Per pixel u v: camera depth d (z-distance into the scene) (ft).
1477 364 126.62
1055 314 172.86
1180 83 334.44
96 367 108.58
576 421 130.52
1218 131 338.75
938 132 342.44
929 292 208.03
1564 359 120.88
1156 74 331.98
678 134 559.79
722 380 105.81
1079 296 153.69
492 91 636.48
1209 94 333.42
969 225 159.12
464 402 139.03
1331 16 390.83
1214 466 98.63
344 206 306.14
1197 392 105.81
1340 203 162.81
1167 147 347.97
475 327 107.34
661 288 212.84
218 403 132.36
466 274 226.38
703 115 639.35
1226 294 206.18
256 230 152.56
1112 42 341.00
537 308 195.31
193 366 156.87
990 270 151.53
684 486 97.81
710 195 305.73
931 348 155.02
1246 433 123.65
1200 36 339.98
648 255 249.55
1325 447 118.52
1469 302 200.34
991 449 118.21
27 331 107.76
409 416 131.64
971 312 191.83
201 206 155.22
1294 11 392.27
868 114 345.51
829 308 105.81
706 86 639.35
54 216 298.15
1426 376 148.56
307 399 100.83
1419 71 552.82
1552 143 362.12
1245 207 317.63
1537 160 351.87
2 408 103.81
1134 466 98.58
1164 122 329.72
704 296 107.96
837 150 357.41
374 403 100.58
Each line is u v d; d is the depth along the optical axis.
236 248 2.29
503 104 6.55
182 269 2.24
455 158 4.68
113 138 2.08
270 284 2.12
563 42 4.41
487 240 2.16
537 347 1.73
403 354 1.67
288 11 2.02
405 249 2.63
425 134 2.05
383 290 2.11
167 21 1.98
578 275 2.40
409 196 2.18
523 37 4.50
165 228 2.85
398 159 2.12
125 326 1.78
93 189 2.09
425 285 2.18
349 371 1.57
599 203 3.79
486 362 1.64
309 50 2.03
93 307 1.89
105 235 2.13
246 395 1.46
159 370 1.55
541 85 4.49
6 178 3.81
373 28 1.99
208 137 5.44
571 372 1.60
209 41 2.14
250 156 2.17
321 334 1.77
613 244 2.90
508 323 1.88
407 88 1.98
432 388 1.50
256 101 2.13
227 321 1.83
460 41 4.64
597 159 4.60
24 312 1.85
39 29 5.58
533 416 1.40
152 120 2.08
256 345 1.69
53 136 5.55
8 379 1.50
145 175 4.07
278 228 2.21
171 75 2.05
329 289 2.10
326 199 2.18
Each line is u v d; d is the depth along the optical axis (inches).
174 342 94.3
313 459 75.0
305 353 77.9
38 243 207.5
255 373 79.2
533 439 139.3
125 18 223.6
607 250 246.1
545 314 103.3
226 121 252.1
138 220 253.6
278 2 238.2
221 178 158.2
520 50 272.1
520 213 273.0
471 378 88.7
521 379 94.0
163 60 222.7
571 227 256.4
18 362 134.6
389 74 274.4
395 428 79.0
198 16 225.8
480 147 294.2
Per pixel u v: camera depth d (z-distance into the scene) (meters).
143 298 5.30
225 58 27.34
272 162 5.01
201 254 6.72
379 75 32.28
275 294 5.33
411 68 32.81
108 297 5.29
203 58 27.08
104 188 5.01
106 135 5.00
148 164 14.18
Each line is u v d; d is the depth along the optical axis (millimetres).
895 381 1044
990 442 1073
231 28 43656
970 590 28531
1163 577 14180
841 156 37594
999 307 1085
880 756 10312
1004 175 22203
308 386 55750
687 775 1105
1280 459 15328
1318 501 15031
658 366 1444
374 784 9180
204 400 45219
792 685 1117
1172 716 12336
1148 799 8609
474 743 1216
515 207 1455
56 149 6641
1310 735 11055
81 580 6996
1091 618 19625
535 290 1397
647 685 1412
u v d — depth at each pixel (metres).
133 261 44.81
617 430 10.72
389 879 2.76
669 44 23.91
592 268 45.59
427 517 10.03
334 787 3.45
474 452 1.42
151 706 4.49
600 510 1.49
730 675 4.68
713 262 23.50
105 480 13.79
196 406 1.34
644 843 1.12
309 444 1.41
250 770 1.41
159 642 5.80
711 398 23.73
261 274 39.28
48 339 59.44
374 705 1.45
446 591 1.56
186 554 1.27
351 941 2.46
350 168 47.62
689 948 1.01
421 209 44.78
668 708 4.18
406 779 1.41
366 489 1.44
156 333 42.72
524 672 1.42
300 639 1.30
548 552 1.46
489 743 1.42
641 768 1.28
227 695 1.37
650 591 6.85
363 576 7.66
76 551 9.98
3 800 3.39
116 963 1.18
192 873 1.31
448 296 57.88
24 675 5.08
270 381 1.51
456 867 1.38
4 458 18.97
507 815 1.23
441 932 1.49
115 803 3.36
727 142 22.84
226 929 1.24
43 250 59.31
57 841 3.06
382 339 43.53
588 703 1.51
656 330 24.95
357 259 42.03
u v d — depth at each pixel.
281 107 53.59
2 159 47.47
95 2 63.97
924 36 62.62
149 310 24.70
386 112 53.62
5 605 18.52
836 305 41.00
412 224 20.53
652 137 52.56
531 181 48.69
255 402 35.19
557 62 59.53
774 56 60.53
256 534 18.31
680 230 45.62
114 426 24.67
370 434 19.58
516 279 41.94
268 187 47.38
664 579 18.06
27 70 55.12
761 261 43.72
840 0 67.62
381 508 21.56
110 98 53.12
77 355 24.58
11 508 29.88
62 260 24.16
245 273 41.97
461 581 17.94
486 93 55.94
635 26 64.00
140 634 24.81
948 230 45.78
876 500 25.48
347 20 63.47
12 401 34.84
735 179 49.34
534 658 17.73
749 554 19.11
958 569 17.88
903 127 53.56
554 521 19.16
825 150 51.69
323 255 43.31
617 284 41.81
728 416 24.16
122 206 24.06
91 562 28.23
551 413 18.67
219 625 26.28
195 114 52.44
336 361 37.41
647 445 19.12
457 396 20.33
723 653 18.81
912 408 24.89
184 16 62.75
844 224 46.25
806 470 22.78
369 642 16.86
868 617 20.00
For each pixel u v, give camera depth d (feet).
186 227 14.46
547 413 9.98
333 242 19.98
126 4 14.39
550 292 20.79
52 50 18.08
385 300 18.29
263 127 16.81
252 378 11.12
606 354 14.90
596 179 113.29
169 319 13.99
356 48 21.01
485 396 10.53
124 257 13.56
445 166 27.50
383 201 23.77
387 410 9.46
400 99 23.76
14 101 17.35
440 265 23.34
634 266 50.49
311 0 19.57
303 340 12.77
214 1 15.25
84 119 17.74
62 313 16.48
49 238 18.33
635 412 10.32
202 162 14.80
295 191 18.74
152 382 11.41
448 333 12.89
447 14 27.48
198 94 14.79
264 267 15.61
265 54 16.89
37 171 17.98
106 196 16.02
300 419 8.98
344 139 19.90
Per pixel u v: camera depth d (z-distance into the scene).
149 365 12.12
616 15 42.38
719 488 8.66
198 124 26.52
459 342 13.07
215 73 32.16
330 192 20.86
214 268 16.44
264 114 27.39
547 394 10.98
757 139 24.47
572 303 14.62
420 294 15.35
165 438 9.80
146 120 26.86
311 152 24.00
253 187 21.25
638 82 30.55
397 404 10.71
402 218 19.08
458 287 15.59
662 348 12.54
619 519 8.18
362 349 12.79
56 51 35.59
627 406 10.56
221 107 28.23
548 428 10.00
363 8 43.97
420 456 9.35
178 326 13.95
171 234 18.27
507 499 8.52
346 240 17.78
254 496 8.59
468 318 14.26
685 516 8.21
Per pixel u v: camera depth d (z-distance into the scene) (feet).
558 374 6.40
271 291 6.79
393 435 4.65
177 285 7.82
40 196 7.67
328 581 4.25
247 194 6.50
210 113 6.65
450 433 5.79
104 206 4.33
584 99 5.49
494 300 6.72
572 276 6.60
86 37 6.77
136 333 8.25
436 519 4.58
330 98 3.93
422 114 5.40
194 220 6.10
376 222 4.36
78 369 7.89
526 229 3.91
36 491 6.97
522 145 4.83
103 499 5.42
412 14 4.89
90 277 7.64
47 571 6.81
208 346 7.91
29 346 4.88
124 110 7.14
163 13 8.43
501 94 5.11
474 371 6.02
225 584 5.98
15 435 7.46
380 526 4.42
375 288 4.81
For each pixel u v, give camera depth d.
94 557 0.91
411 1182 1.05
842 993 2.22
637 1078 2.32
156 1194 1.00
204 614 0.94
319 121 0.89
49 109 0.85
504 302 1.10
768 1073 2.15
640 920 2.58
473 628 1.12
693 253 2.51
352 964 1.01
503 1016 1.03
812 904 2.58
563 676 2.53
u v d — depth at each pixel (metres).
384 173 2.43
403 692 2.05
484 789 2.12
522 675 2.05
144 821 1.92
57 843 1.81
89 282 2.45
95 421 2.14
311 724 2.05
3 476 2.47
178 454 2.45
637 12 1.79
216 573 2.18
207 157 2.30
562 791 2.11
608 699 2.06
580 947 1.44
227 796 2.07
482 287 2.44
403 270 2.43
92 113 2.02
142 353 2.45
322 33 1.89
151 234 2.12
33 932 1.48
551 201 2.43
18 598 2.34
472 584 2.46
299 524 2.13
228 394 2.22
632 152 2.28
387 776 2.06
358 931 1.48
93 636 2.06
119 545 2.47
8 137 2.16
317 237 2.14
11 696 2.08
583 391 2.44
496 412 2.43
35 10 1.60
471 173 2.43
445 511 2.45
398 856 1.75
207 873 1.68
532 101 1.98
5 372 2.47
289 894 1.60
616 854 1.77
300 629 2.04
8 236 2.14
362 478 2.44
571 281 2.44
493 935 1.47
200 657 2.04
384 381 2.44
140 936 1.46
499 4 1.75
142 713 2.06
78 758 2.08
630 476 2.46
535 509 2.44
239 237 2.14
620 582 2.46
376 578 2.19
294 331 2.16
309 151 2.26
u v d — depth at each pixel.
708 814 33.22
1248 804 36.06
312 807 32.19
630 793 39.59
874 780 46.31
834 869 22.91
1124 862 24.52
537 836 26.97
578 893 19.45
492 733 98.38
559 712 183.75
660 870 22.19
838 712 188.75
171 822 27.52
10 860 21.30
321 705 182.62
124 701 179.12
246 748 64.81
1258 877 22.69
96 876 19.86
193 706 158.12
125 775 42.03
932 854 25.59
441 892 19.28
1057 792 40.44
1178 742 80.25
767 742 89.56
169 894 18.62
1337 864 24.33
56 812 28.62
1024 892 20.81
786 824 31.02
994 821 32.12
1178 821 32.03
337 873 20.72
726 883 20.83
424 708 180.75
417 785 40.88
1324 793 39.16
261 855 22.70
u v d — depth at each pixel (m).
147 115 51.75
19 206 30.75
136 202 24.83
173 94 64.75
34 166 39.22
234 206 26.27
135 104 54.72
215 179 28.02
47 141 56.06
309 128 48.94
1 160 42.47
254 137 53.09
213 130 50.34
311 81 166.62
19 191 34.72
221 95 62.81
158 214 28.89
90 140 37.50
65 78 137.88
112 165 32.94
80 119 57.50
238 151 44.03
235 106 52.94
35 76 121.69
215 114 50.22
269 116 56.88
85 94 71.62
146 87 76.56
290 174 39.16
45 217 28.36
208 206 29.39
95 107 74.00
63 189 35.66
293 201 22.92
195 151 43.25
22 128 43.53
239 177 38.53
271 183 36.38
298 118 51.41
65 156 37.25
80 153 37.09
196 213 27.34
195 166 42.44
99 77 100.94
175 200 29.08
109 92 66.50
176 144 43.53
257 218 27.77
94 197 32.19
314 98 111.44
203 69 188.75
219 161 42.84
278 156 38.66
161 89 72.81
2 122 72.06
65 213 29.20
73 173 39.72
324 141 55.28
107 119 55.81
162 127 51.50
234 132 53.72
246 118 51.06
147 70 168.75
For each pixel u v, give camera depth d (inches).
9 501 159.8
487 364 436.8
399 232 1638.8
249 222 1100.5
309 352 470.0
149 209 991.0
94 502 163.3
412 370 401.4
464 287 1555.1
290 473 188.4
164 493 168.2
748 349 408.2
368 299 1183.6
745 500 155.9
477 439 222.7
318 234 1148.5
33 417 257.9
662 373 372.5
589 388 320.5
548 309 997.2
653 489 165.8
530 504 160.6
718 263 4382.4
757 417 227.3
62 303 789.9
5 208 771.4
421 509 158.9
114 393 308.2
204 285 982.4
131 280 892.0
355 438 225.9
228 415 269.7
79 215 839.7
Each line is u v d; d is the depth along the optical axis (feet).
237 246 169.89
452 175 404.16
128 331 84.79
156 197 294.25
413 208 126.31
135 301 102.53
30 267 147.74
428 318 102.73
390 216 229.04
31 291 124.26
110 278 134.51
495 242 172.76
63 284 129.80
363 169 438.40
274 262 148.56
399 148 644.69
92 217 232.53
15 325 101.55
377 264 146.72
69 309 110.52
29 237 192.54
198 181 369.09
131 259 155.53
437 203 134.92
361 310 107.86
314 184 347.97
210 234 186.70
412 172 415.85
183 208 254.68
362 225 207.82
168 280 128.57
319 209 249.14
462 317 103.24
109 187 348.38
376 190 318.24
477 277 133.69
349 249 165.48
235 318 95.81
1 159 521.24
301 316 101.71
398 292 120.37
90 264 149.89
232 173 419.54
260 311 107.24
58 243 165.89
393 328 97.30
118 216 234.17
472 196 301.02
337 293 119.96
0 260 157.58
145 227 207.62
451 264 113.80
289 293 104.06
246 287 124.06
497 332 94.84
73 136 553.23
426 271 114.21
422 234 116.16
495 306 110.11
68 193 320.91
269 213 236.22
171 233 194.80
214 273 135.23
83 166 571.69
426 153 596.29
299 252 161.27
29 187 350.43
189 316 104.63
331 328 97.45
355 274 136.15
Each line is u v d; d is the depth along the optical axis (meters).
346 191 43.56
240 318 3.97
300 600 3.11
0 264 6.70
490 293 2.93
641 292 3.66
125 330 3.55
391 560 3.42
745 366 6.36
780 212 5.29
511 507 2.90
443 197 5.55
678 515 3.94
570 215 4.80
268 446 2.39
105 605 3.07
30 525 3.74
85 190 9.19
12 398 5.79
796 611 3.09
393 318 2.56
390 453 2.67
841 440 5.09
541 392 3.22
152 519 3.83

# Prompt
Every line containing the word "camera" must be copied from the material above.

# Solution
Per pixel u v: camera depth d (z-distance into the scene) (ft).
Per pixel u v: camera depth d (z-distance into the scene) (meters).
For each pixel u v, give camera depth d (feet).
Per pixel u v: camera depth d (z-distance into the scene).
Per pixel u v: camera depth d (z-distance into the scene) (feet).
For each pixel u v, give camera depth d.
For each pixel u v, give camera depth d (inches).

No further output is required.